L’Alpha / individu dominant au sein d’un groupe se distingue par un comportement dominant qui peut varier selon les espèces (prérogatives liées à la nourriture, à la reproduction, agressivité…), et qui n’est pas, ou rarement, contesté par ses congénères :
Relation de dominance-subordination
Dans un groupe de poulets vivant ensemble depuis quelque temps, on n'observe plus de manifestations d'agressivité si le grain donné aux animaux est suffisamment réparti dans l'enclos.
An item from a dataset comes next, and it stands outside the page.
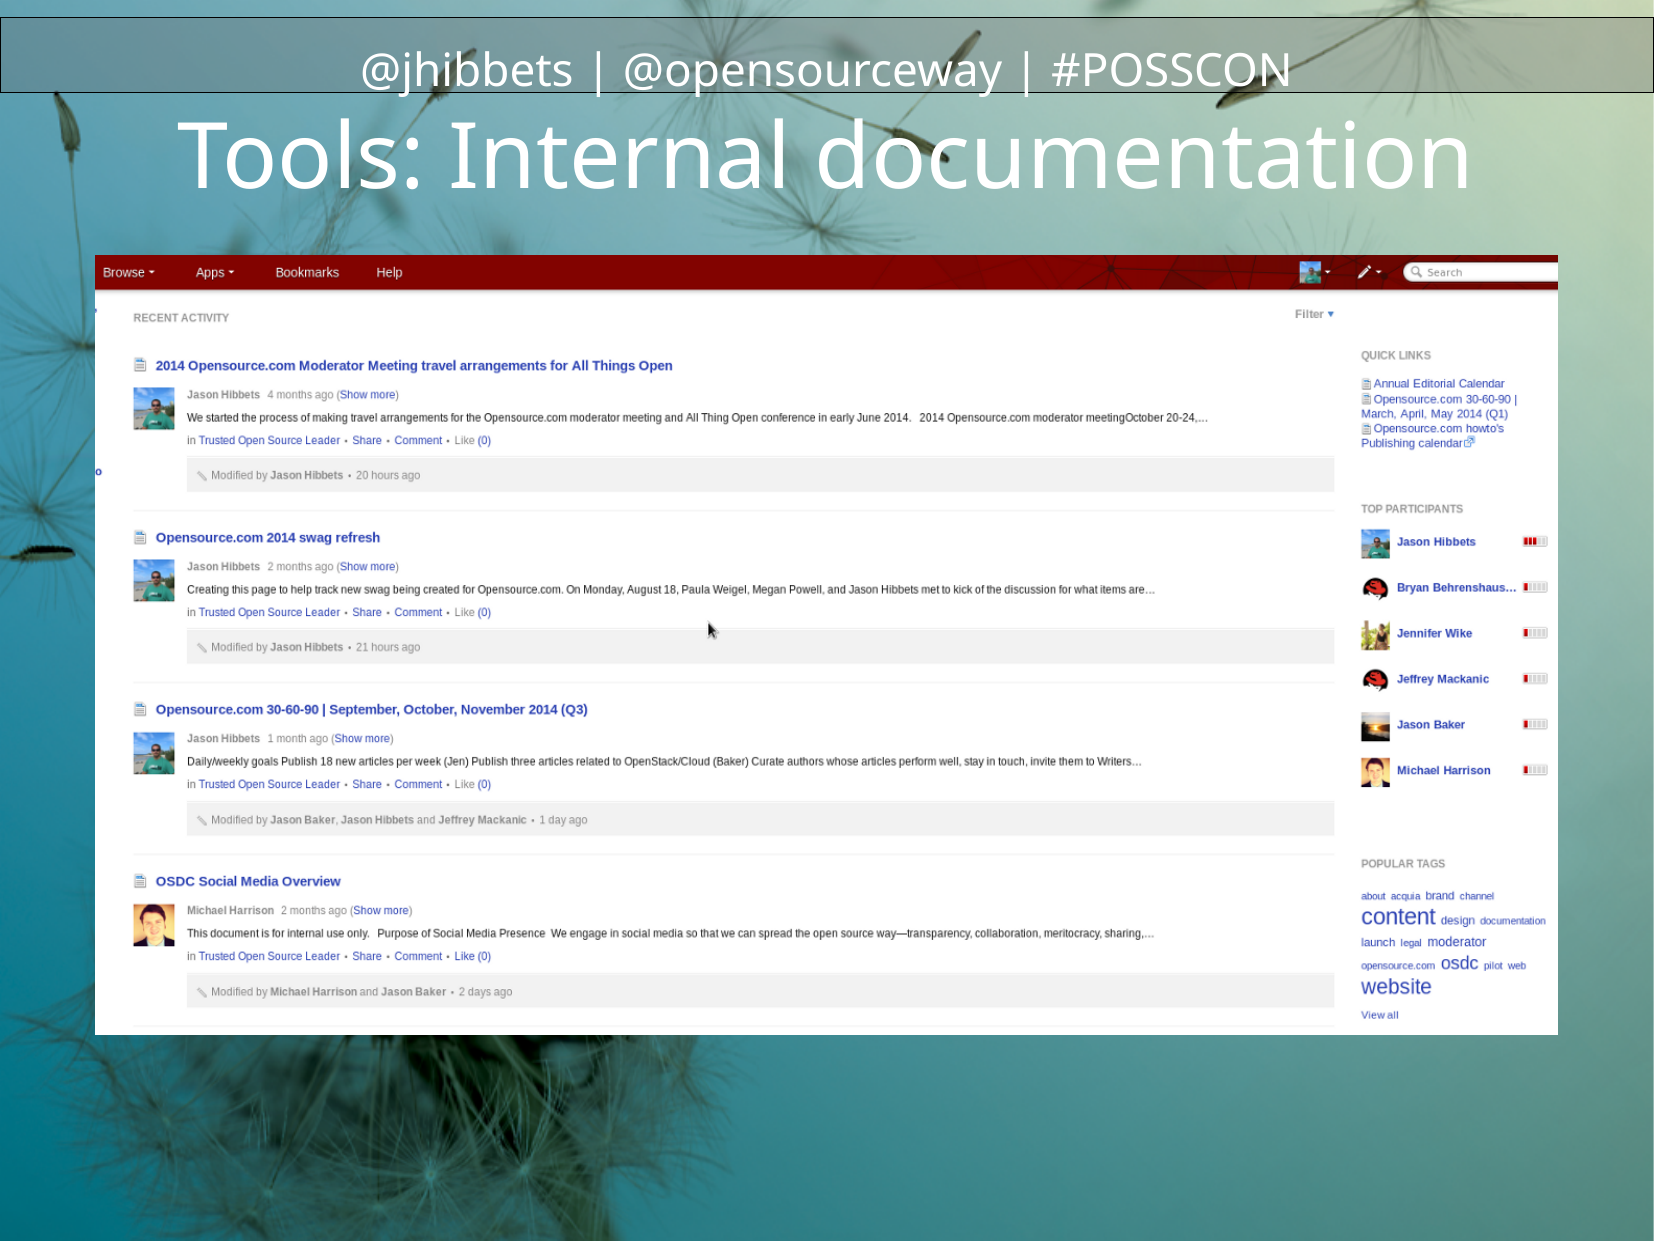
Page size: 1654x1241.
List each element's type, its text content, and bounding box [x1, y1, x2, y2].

picture [0, 93, 1654, 1241]
title Tools: Internal documentation [82, 49, 1571, 257]
picture [0, 0, 1654, 17]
Mais si l'on crée une situation de compétition, en plaçant un seul tas de grains devant le groupe affamé, on constate qu'un seul poulet (individu alpha) s'approche aussitôt et se nourrit activement. D'autres se tiennent à proximité, mais ne prennent pas de nourriture. Si quelques graines sont dispersées, un poulet qui en est proche peut s'en saisir, mais l'animal alpha fait un mouvement de menace, ou bien donne un coup de bec à l'intrus ; celui-ci s'éloigne immédiatement et ne rend jamais le coup de bec.
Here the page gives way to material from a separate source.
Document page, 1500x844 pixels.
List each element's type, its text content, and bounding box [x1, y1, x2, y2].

Si l'on enlève le dominant (alpha), on voit immédiatement un autre poulet (bêta) prendre sa place et dominer tous les autres comme le faisait alpha.
En éloignant ensuite successivement l'animal qui est dominant à chaque phase, on constate que sa présence empêchait les autres de manger, ce qui met en évidence la hiérarchie dans le groupe : l'ordre dans lequel les oiseaux se donnent des coups de bec (peck-order d'Allee), ou ordre de préséance (rank-order de W. Etkin), en est le signe.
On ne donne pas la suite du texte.